Double entry bookkeeping is
a set of rules for recording financial information in a financial accounting system in which every transaction or event changes at least two different nominal ledger accounts.
An account can be "debited" or "credited", and the sum of all credits must be equal to the sum of all debits.
How would you implement this in a Postgres database? Specifying the following DDL:
CREATE TABLE accounts(
account_id serial NOT NULL PRIMARY KEY,
account_name varchar(64) NOT NULL
);
CREATE TABLE transactions(
transaction_id serial NOT NULL PRIMARY KEY,
transaction_date date NOT NULL
);
CREATE TABLE transactions_details(
id serial8 NOT NULL PRIMARY KEY,
transaction_id integer NOT NULL
REFERENCES transactions (transaction_id)
ON UPDATE CASCADE
ON DELETE CASCADE
DEFERRABLE INITIALLY DEFERRED,
account_id integer NOT NULL
REFERENCES accounts (account_id)
ON UPDATE CASCADE
ON DELETE RESTRICT
NOT DEFERRABLE INITIALLY IMMEDIATE,
amount decimal(19,6) NOT NULL,
flag varchar(1) NOT NULL CHECK (flag IN ('C','D'))
);
Note: the transaction_details table does not specify an explicit debit/credit account, because the system should be able to debit/credit more than one account in a single transaction.

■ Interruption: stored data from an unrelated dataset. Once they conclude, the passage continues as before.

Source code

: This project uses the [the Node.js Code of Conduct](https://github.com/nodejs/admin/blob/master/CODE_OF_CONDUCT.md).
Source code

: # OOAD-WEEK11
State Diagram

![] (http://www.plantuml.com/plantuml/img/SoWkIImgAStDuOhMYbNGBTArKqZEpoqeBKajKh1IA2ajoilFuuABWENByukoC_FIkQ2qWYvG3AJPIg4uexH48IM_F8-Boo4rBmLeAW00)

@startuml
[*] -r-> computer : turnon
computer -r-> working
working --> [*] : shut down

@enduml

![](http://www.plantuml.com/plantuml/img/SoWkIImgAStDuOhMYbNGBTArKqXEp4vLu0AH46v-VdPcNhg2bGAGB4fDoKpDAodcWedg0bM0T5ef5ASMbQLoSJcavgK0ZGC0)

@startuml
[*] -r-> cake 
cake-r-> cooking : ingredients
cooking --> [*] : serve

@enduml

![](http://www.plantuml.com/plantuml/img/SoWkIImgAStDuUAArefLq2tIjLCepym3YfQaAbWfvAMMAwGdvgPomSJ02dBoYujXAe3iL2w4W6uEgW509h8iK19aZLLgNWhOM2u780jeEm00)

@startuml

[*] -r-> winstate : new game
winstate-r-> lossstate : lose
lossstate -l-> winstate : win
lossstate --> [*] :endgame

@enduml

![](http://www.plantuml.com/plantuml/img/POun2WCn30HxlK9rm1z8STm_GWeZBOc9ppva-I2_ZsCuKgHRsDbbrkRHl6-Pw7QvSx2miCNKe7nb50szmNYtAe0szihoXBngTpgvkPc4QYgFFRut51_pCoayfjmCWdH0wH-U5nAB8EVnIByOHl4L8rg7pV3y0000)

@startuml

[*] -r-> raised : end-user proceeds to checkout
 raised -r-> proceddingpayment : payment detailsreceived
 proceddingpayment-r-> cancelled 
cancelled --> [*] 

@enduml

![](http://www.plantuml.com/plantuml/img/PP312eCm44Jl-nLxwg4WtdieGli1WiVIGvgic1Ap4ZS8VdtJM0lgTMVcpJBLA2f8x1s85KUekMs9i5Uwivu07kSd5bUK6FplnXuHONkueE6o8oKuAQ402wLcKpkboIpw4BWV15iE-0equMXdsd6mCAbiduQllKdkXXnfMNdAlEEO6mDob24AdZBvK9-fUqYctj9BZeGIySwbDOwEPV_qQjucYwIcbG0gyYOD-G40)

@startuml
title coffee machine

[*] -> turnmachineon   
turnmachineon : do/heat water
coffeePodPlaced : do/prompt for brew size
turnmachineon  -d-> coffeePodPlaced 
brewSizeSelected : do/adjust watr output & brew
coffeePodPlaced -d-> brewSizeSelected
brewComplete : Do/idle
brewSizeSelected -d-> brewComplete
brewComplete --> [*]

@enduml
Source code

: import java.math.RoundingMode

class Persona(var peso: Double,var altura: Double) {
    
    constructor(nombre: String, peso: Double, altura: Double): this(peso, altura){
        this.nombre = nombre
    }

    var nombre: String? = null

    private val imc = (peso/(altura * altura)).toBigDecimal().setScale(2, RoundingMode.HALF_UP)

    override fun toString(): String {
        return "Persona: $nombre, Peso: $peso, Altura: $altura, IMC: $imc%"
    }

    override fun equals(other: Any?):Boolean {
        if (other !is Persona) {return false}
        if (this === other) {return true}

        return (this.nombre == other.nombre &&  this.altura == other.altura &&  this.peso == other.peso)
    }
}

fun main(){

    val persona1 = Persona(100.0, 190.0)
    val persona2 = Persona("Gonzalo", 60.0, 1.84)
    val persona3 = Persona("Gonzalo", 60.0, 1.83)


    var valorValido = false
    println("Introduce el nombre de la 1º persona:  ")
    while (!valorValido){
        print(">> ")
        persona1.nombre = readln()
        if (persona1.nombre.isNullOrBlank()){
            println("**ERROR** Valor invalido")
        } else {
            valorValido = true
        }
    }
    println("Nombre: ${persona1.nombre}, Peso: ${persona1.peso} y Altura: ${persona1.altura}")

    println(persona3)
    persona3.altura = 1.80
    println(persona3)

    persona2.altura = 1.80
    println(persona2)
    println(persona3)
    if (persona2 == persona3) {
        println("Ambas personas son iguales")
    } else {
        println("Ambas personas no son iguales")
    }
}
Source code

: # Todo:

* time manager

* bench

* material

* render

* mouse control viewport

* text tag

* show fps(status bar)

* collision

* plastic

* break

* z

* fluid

This DDL creates the following requirement: After a database transaction commits on the transactions_details table, it must debit and credit the same amount for each transaction_id, e.g:
INSERT INTO accounts VALUES (100, 'Accounts receivable');
INSERT INTO accounts VALUES (200, 'Revenue');
INSERT INTO transactions VALUES (1, CURRENT_DATE);
-- The following must succeed
BEGIN;
INSERT INTO transactions_details VALUES (DEFAULT, 1, 100, '1000'::decimal, 'D');
INSERT INTO transactions_details VALUES (DEFAULT, 1, 200, '1000'::decimal, 'C');
COMMIT;
-- But this must raise some error
BEGIN;
INSERT INTO transactions_details VALUES (DEFAULT, 1, 100, '1000'::decimal, 'D');
INSERT INTO transactions_details VALUES (DEFAULT, 1, 200, '500'::decimal, 'C');
COMMIT;
Is it possible to implement this in a PostgreSQL database? Without specifying additional tables to store trigger states.